When you reach the line containing "Document page, 1275x1650 pixels." in the data below, reproduce it and every line that follows, exactly and without additions.

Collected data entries

══════

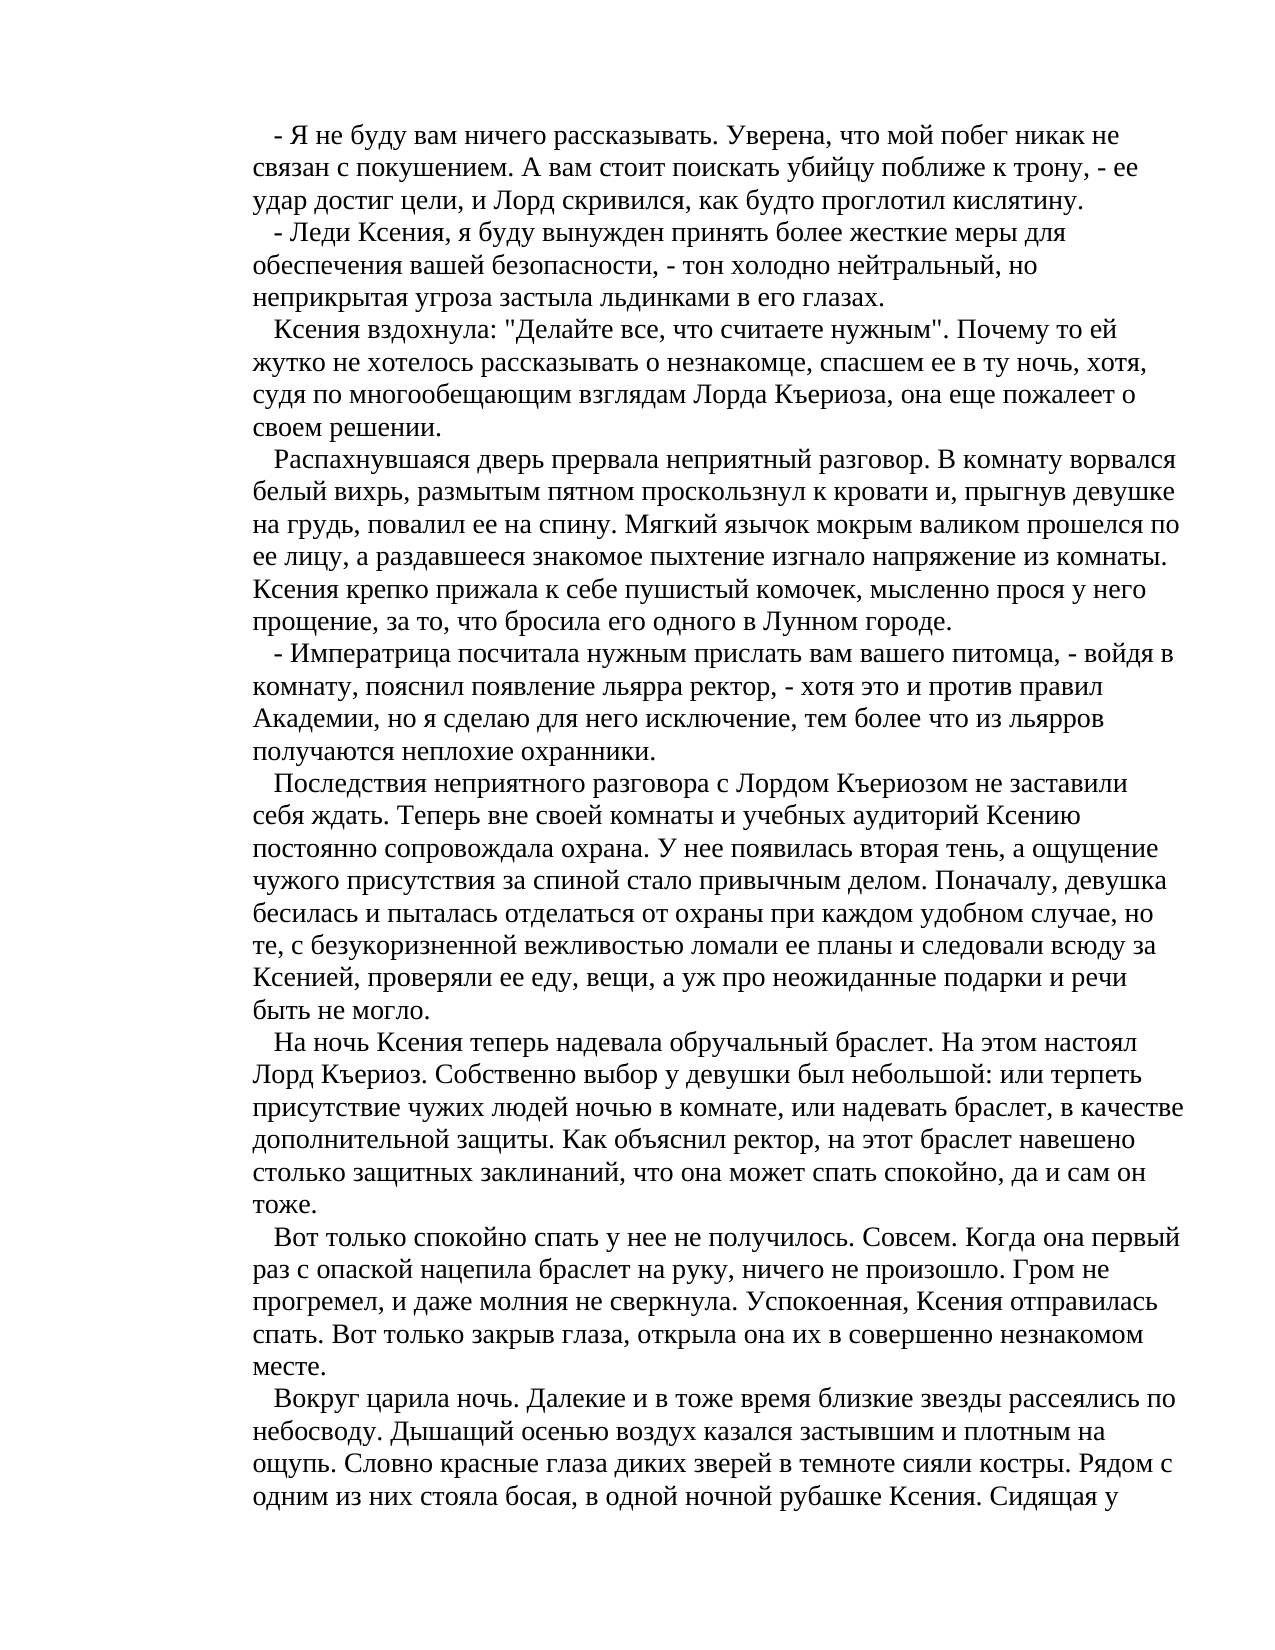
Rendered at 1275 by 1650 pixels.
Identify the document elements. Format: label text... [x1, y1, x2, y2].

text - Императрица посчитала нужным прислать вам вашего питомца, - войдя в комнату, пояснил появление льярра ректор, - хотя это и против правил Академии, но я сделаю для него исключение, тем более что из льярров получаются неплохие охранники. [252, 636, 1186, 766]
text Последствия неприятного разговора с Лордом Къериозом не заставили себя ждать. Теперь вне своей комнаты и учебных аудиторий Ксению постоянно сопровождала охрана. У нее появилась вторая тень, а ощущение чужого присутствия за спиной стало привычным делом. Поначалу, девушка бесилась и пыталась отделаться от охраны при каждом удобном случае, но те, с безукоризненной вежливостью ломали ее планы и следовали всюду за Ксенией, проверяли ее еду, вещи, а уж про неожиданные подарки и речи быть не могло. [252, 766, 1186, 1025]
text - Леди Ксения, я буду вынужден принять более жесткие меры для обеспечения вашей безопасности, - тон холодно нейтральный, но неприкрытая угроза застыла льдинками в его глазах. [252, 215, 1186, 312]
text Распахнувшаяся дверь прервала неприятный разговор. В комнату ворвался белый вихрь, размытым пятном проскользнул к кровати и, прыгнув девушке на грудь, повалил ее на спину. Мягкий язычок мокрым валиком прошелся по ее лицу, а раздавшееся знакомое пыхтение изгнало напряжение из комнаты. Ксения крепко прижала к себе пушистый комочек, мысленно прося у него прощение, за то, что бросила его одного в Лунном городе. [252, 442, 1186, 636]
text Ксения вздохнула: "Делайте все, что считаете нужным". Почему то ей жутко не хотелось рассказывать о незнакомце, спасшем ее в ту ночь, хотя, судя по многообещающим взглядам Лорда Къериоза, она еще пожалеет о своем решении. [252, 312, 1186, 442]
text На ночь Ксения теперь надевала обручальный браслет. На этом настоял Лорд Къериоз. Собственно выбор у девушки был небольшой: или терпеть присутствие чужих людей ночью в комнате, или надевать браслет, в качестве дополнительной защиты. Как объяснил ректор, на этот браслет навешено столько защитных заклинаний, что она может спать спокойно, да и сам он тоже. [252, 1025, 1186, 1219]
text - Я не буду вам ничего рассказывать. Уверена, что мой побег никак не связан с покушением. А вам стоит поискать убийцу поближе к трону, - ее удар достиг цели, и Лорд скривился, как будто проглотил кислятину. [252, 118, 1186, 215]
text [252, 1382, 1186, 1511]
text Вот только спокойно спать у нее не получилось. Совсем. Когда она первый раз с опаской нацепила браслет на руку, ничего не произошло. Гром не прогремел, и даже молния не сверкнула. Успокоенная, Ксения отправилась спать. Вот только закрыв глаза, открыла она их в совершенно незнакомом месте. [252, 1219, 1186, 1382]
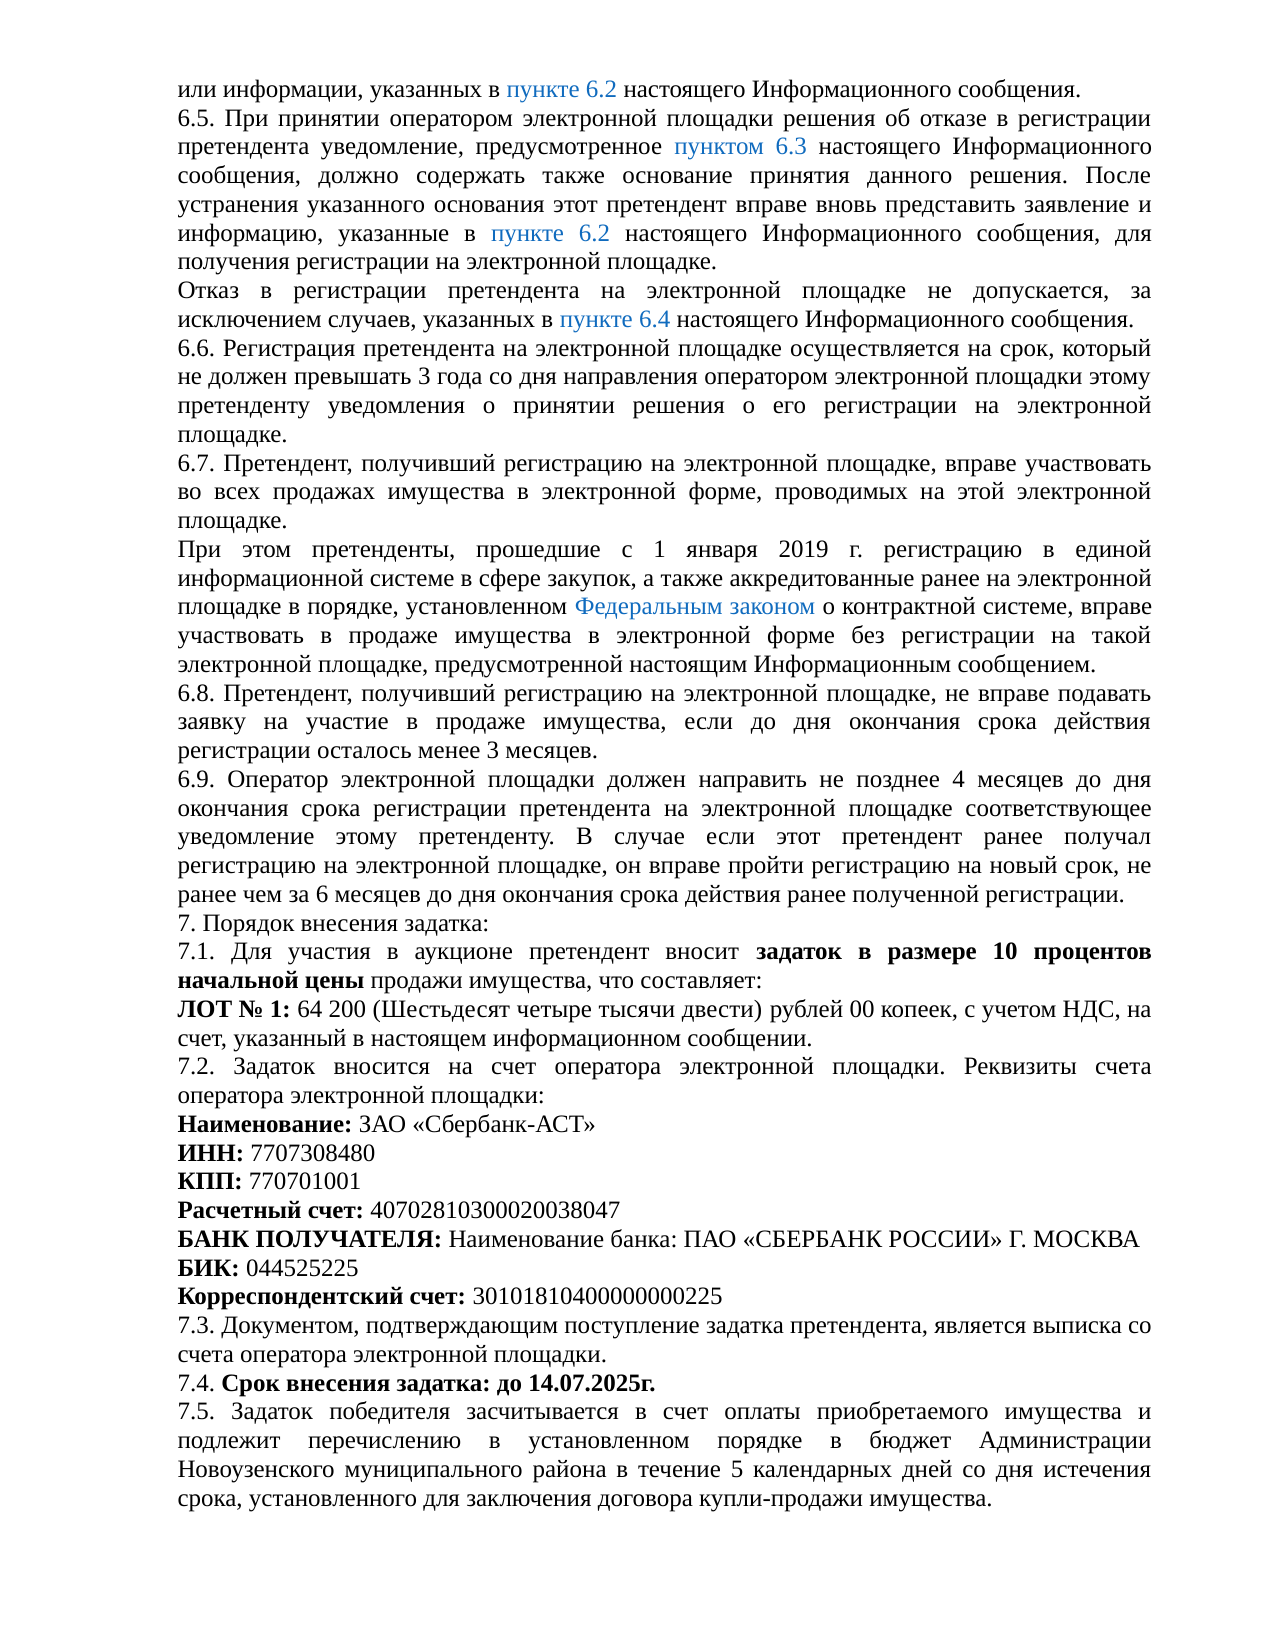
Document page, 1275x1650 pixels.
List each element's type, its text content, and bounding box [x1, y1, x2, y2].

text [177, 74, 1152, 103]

══════

• [The completed task]:
Document page, 1275x1650 pixels.
List each element's type, its text content, and bounding box [x1, y1, x2, y2].

text [177, 74, 1152, 103]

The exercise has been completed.